Available on: Paw Tracks 2xCD
Brooklyn mainstays Excepter’s eighth album and second proper one for Paw Tracks shows them making what they call “long distance music”. What that means is that the rhythmic aspects of their last album, 2008’s Debt Debt are more or less dropped in favour of long improvised jams, all drone atmosphere spacey voices and pulsing synths; music in the same vein as the podcasts the band have been uploading on their website, perhaps as means of preparation.
The music on Presidence is dance music flattened out, leaving just the remnants behind, the trance and the chants. Lead singer John Fell Ryan mumbles through most of the tracks with occasional chanting from the two female vocalists, who give the music a sense of occult incantation as if the band are involved in esoteric ritual. At its best it’s reminiscent of Throbbing Gristle in Heathen Earth or Coil’s later work like Astral Disaster, but without any of those records’ grinding masochism and malevolence, instead favouring weightless dayglo trippiness and uncanny disorientating effects.

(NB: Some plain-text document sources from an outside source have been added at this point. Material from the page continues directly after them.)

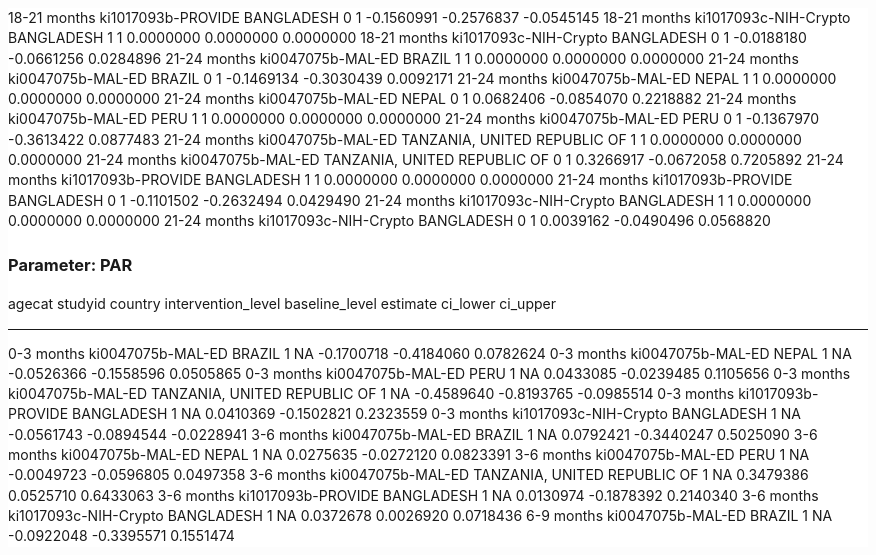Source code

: 18-21 months   ki1017093b-PROVIDE      BANGLADESH                     0                    1                 -0.1560991   -0.2576837   -0.0545145
18-21 months   ki1017093c-NIH-Crypto   BANGLADESH                     1                    1                  0.0000000    0.0000000    0.0000000
18-21 months   ki1017093c-NIH-Crypto   BANGLADESH                     0                    1                 -0.0188180   -0.0661256    0.0284896
21-24 months   ki0047075b-MAL-ED       BRAZIL                         1                    1                  0.0000000    0.0000000    0.0000000
21-24 months   ki0047075b-MAL-ED       BRAZIL                         0                    1                 -0.1469134   -0.3030439    0.0092171
21-24 months   ki0047075b-MAL-ED       NEPAL                          1                    1                  0.0000000    0.0000000    0.0000000
21-24 months   ki0047075b-MAL-ED       NEPAL                          0                    1                  0.0682406   -0.0854070    0.2218882
21-24 months   ki0047075b-MAL-ED       PERU                           1                    1                  0.0000000    0.0000000    0.0000000
21-24 months   ki0047075b-MAL-ED       PERU                           0                    1                 -0.1367970   -0.3613422    0.0877483
21-24 months   ki0047075b-MAL-ED       TANZANIA, UNITED REPUBLIC OF   1                    1                  0.0000000    0.0000000    0.0000000
21-24 months   ki0047075b-MAL-ED       TANZANIA, UNITED REPUBLIC OF   0                    1                  0.3266917   -0.0672058    0.7205892
21-24 months   ki1017093b-PROVIDE      BANGLADESH                     1                    1                  0.0000000    0.0000000    0.0000000
21-24 months   ki1017093b-PROVIDE      BANGLADESH                     0                    1                 -0.1101502   -0.2632494    0.0429490
21-24 months   ki1017093c-NIH-Crypto   BANGLADESH                     1                    1                  0.0000000    0.0000000    0.0000000
21-24 months   ki1017093c-NIH-Crypto   BANGLADESH                     0                    1                  0.0039162   -0.0490496    0.0568820


### Parameter: PAR


agecat         studyid                 country                        intervention_level   baseline_level      estimate     ci_lower     ci_upper
-------------  ----------------------  -----------------------------  -------------------  ---------------  -----------  -----------  -----------
0-3 months     ki0047075b-MAL-ED       BRAZIL                         1                    NA                -0.1700718   -0.4184060    0.0782624
0-3 months     ki0047075b-MAL-ED       NEPAL                          1                    NA                -0.0526366   -0.1558596    0.0505865
0-3 months     ki0047075b-MAL-ED       PERU                           1                    NA                 0.0433085   -0.0239485    0.1105656
0-3 months     ki0047075b-MAL-ED       TANZANIA, UNITED REPUBLIC OF   1                    NA                -0.4589640   -0.8193765   -0.0985514
0-3 months     ki1017093b-PROVIDE      BANGLADESH                     1                    NA                 0.0410369   -0.1502821    0.2323559
0-3 months     ki1017093c-NIH-Crypto   BANGLADESH                     1                    NA                -0.0561743   -0.0894544   -0.0228941
3-6 months     ki0047075b-MAL-ED       BRAZIL                         1                    NA                 0.0792421   -0.3440247    0.5025090
3-6 months     ki0047075b-MAL-ED       NEPAL                          1                    NA                 0.0275635   -0.0272120    0.0823391
3-6 months     ki0047075b-MAL-ED       PERU                           1                    NA                -0.0049723   -0.0596805    0.0497358
3-6 months     ki0047075b-MAL-ED       TANZANIA, UNITED REPUBLIC OF   1                    NA                 0.3479386    0.0525710    0.6433063
3-6 months     ki1017093b-PROVIDE      BANGLADESH                     1                    NA                 0.0130974   -0.1878392    0.2140340
3-6 months     ki1017093c-NIH-Crypto   BANGLADESH                     1                    NA                 0.0372678    0.0026920    0.0718436
6-9 months     ki0047075b-MAL-ED       BRAZIL                         1                    NA                -0.0922048   -0.3395571    0.1551474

The influence of Cabaret Voltaire’s tape experiments hangs over tracks like ‘The Anti-Noah’, with a touch of the Kosmiche in Excepter’s heavy wobbly analogue synths and flute. It’s only the last track, ‘When You Call, where the drums come in to accompany vocals that sound as if the singers have been awake for days. If you’re willing to go the distance and you can cope with the seemingly world salad lyrics, then you’re likely to get pulled into Excepter’s otherworldy expansive sound world and enjoy it.